10. En septième lieu, aux termes de l’article L. 612-6 du code de l’entrée et du séjour des étrangers et du droit d’asile : « Lorsqu’aucun délai de départ volontaire n’a été accordé à l’étranger, l’autorité administrative assortit la décision portant obligation de quitter le territoire français d’une interdiction de retour sur le territoire français.

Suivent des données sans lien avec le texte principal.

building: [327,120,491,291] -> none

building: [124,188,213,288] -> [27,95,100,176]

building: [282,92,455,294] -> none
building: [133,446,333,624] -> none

Des circonstances humanitaires peuvent toutefois justifier que l’autorité administrative n’édicte pas d’interdiction de retour (…) ». Aux termes de l’article L. 612-10 du même code : « Pour fixer la durée des interdictions de retour mentionnées aux articles L. 612-6 et L. 612-7, l’autorité administrative tient compte de la durée de présence de l’étranger sur le territoire français, de la nature et de l’ancienneté de ses liens avec la France, de la circonstance qu’il a déjà fait l’objet ou non d’une mesure d’éloignement et de la menace pour l’ordre public que représente sa présence sur le territoire français. »

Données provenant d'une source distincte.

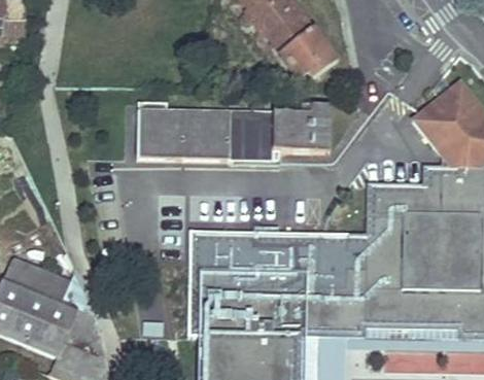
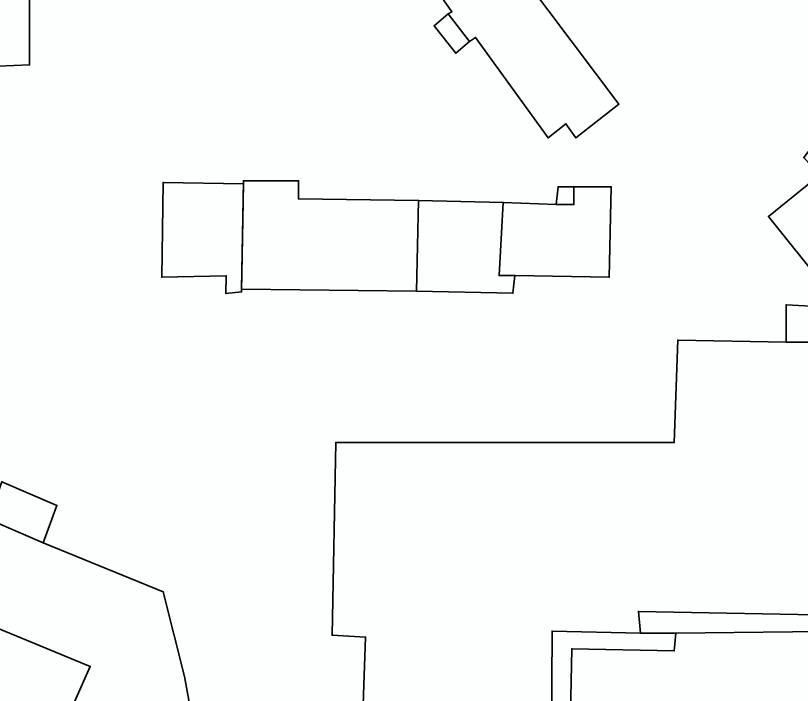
building: none -> [162,182,244,293]

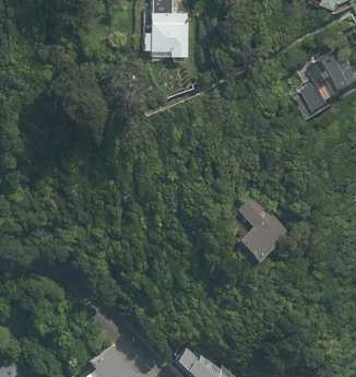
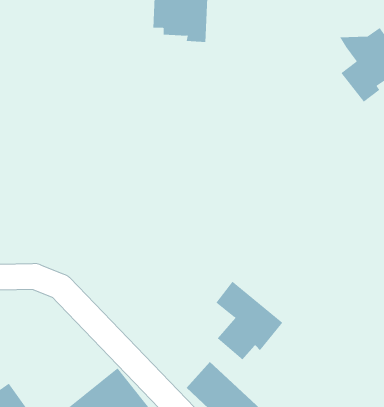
building: [234,195,292,262] -> [215,281,283,360]

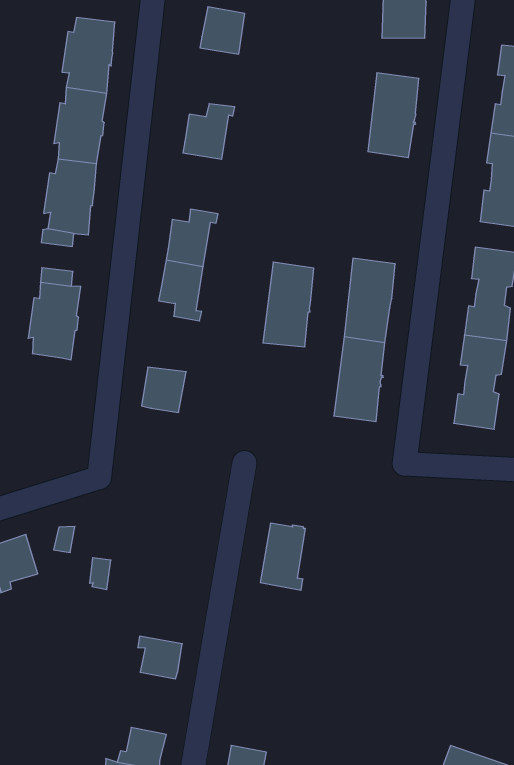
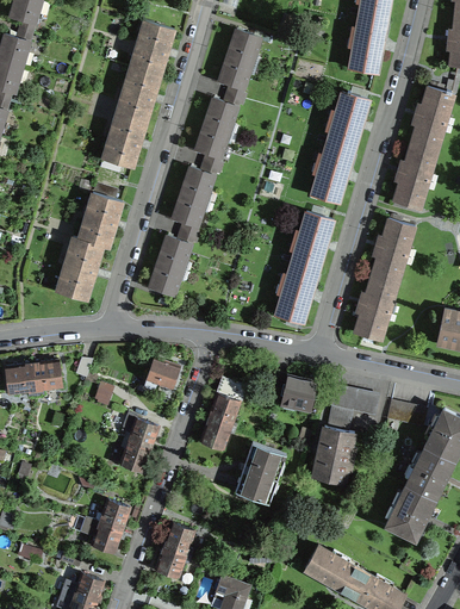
building: none -> [218,55,251,98]
building: none -> [195,123,229,167]
building: [263,262,314,347] -> [311,142,353,201]
building: none -> [157,230,197,268]
building: none -> [60,237,101,299]
building: none -> [268,371,315,408]
building: none -> [313,385,378,481]
building: none -> [143,356,179,391]
building: none -> [200,416,235,448]
building: none -> [120,411,158,448]
building: none -> [234,446,286,507]

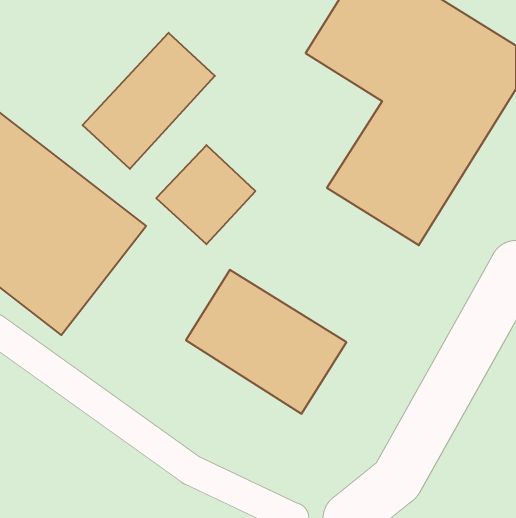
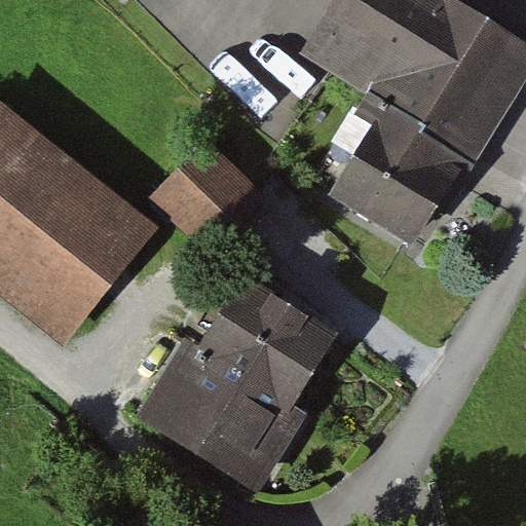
building: [83,33,215,169] -> none
building: none -> [142,342,303,487]

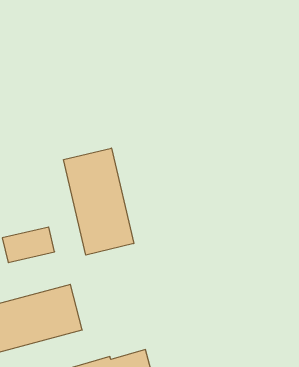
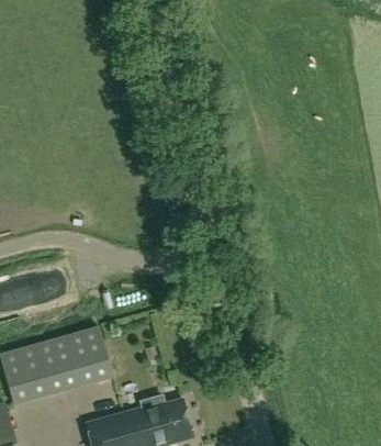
building: [64,148,134,255] -> none

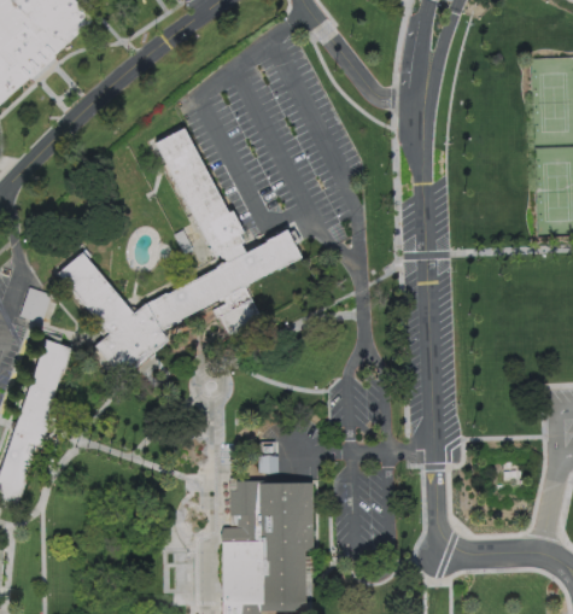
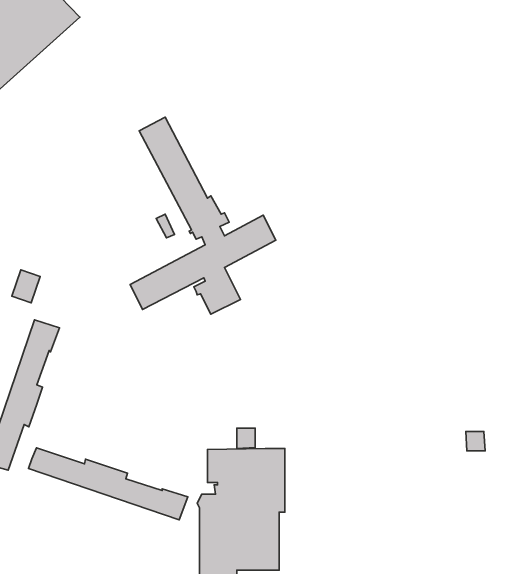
building: [58,253,168,380] -> none
building: none -> [28,448,188,520]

11. Pour interdire le retour de M. A… sur le territoire français pendant une durée de trois ans, le préfet du Val-de-Marne s’est fondé sur l’absence de circonstance humanitaire, le caractère récent de son entrée en France, la nature et l’ancienneté de ses relations en France et la menace qu’il représente pour l’ordre public. Si M. A… ne peut justifier de circonstance humanitaire faisant obstacle à ce qu’il fasse l’objet d’une mesure d’interdiction de retour sur le territoire français, il ressort des pièces du dossier qu’il séjourne depuis plus de cinq ans en France, où réside l’un de ses fils en situation régulière. En outre, au regard du seul motif d’ordre public qui lui est reproché consistant à avoir conduit un véhicule à moteur avec un permis de conduire falsifié, le préfet du Val-de-Marne a entaché sa décision d’une erreur d’appréciation en fixant à trois ans la durée de son interdiction de retour en France.
12. Il résulte de tout ce qui précède que M. A… est seulement fondé à demander l’annulation de la décision du 2 décembre 2025 lui interdisant le retour sur le territoire français en tant qu’elle fixe une durée de trois ans.
Sur les frais de l’instance :
13. Dans les circonstances de l’espèce, il n’y a pas lieu de mettre à la charge de l’Etat la somme que M. A… demande au titre des frais exposés par lui et non compris dans les dépens.
D E C I D E :
Article 1er : L’arrêté du 2 décembre 2025 est annulé en tant qu’il fixe la durée de l’interdiction de retour en France à trois ans.
Article 2 : Le surplus des conclusions de la requête de M. A… est rejeté.
Article 3 : Le présent jugement sera notifié à M. B… A… et au préfet du
Val-de-Marne.
Délibéré après l’audience du 3 avril 2026, à laquelle siégeaient :
M. Marmier, président-rapporteur,
Mme Silvani, première conseillère,
Mme Jouguet, première conseillère.
Rendu public par mise à disposition au greffe le 24 avril 2026.
Le président-rapporteur,
Signé
A. Marmier
L’assesseure la plus ancienne,
Signé
C. Silvani
La greffière,
Signé
A. Lloria
La République mande et ordonne au préfet du Val-de-Marne en ce qui le concerne ou à tous commissaires de justice à ce requis en ce qui concerne les voies de droit commun, contre les parties privées, de pourvoir à l’exécution de la présente décision.